======== DATA RECORDS ========

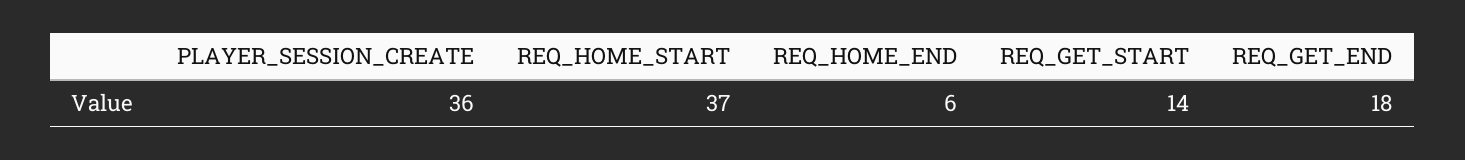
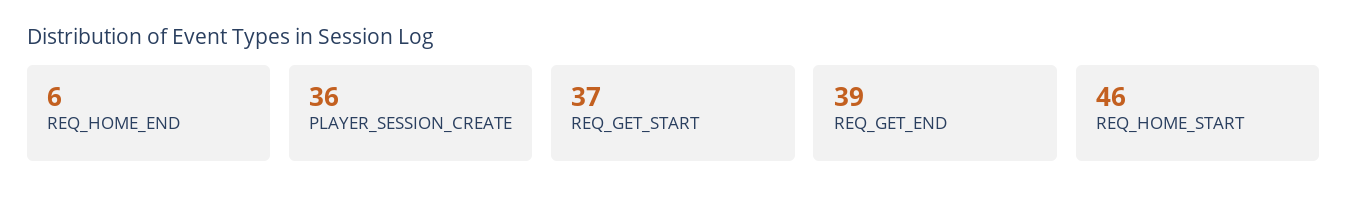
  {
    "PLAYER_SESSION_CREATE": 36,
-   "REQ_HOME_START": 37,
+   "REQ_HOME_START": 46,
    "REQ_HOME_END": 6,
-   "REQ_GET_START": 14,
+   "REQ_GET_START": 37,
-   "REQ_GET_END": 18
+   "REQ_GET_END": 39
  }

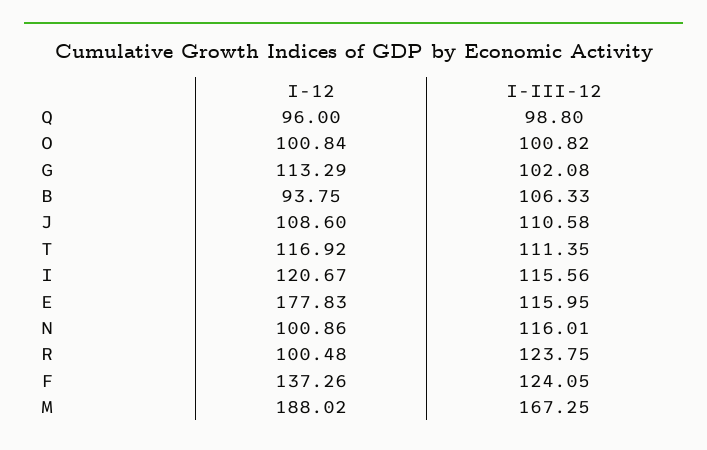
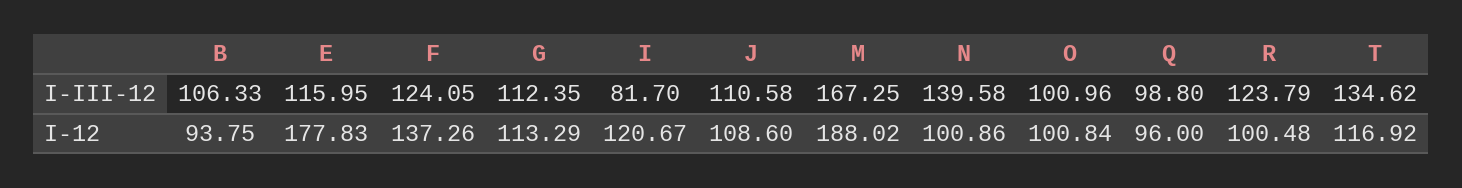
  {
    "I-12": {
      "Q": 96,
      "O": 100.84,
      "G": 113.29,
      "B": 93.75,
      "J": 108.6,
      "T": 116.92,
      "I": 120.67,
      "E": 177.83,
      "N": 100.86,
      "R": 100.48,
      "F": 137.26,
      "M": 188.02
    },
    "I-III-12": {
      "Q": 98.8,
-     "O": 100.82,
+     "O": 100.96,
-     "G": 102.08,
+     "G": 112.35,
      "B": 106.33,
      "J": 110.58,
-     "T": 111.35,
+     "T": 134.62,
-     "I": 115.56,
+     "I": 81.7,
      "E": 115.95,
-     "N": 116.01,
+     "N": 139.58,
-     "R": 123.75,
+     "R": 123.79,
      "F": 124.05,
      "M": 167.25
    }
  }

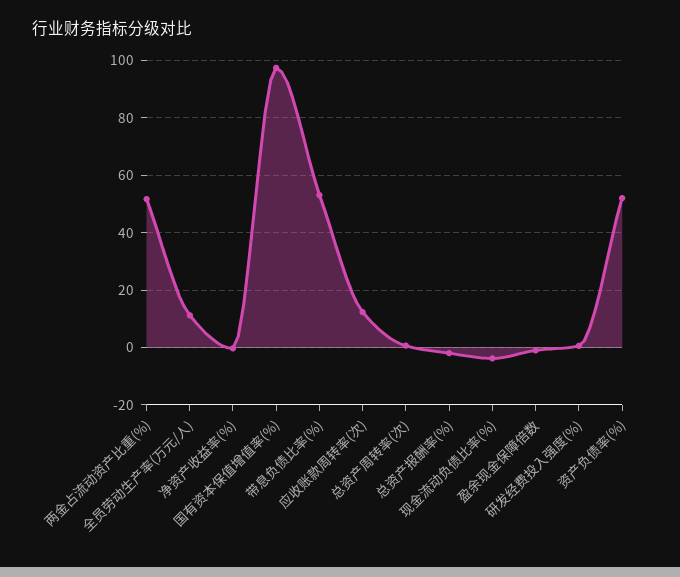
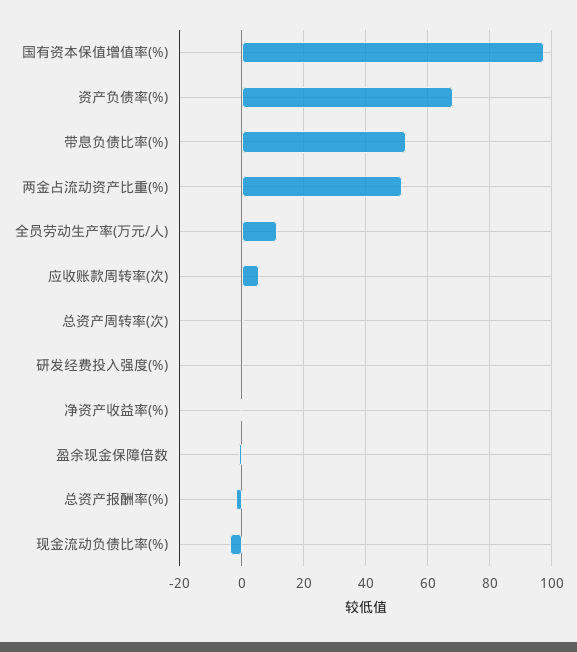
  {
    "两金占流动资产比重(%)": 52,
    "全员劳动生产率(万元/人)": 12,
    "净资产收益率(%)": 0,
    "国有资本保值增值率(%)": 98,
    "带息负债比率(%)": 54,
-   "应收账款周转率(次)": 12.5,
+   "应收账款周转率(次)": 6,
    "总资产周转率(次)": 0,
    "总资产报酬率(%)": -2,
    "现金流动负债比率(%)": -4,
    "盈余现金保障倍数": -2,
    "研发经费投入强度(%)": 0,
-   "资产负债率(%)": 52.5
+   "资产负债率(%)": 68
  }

========

* [WORK TO BE COMPLETED]
Copy every record above exactly, leaving out any pictures.

* [ANSWER AREA]
  {
    "PLAYER_SESSION_CREATE": 36,
-   "REQ_HOME_START": 37,
+   "REQ_HOME_START": 46,
    "REQ_HOME_END": 6,
-   "REQ_GET_START": 14,
+   "REQ_GET_START": 37,
-   "REQ_GET_END": 18
+   "REQ_GET_END": 39
  }

  {
    "I-12": {
      "Q": 96,
      "O": 100.84,
      "G": 113.29,
      "B": 93.75,
      "J": 108.6,
      "T": 116.92,
      "I": 120.67,
      "E": 177.83,
      "N": 100.86,
      "R": 100.48,
      "F": 137.26,
      "M": 188.02
    },
    "I-III-12": {
      "Q": 98.8,
-     "O": 100.82,
+     "O": 100.96,
-     "G": 102.08,
+     "G": 112.35,
      "B": 106.33,
      "J": 110.58,
-     "T": 111.35,
+     "T": 134.62,
-     "I": 115.56,
+     "I": 81.7,
      "E": 115.95,
-     "N": 116.01,
+     "N": 139.58,
-     "R": 123.75,
+     "R": 123.79,
      "F": 124.05,
      "M": 167.25
    }
  }

  {
    "两金占流动资产比重(%)": 52,
    "全员劳动生产率(万元/人)": 12,
    "净资产收益率(%)": 0,
    "国有资本保值增值率(%)": 98,
    "带息负债比率(%)": 54,
-   "应收账款周转率(次)": 12.5,
+   "应收账款周转率(次)": 6,
    "总资产周转率(次)": 0,
    "总资产报酬率(%)": -2,
    "现金流动负债比率(%)": -4,
    "盈余现金保障倍数": -2,
    "研发经费投入强度(%)": 0,
-   "资产负债率(%)": 52.5
+   "资产负债率(%)": 68
  }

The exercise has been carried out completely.